Leaning on the ground
Finally, you may find it beneficial to lean your engine after start, and for all ground operations. In theory, a properly set up engine will run at "taxi power" without fouling plugs, but the reality is that most general aviation piston engines are set up so rich (for easy cold-starting) they do often foul plugs. You can test this on your own engine by setting minimum idle RPM, then leaning until the engine quits. Watch the tachometer very closely for a small rise just before the engine quits. The more rise you see, the richer your idle mixture setting. On the big radials, this rise should be almost imperceptible, or "barely detectable," but some of the flat engines call for as much as 100 RPM rise. Again, this is mostly for optimum starting, not running. It's perfectly safe and often desirable to correct this with manual leaning, once the engine is running.
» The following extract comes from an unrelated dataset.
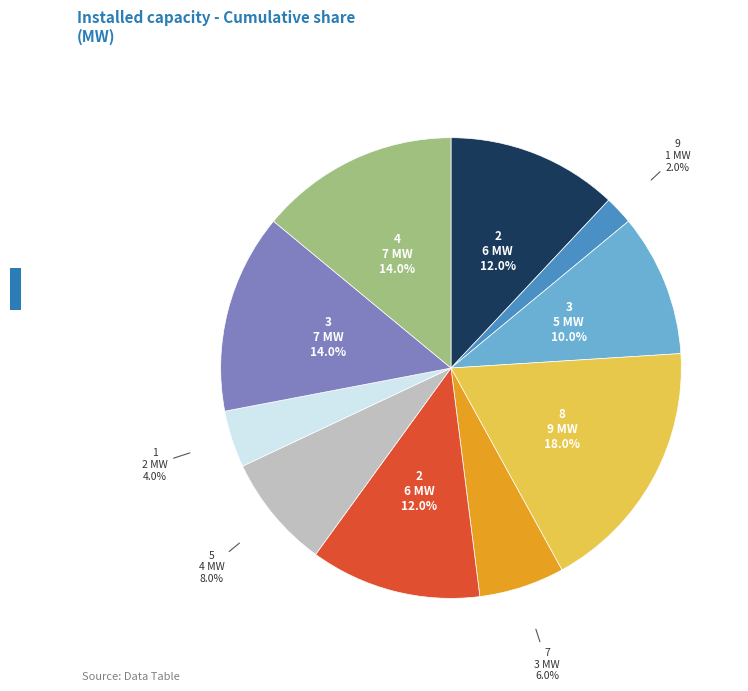

Is there any slice that represents more than half of the pie?

No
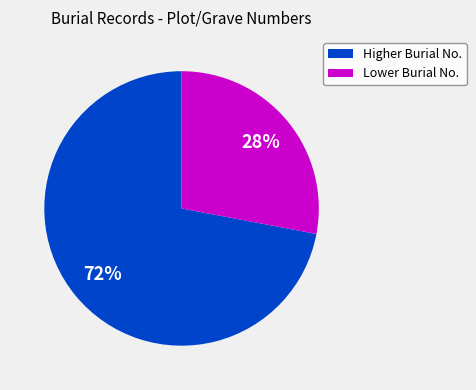

To the nearest percent, what is the average slice percentage?

50%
The downside of leaning on the ground is the very distinct possibility of attempting a takeoff that way, so if you lean on the ground, lean it brutally! You can't hurt the engine by leaning at "taxi power," but you sure can cause some heavy damage if you take off with the mixture partially leaned! If you attempt a takeoff while "brutally leaned," the engine will simply wheeze and die when you try to apply throttle. If you enrich at any time, for any reason, either go right to full rich and leave it there for takeoff, or re-lean it "brutally" once again.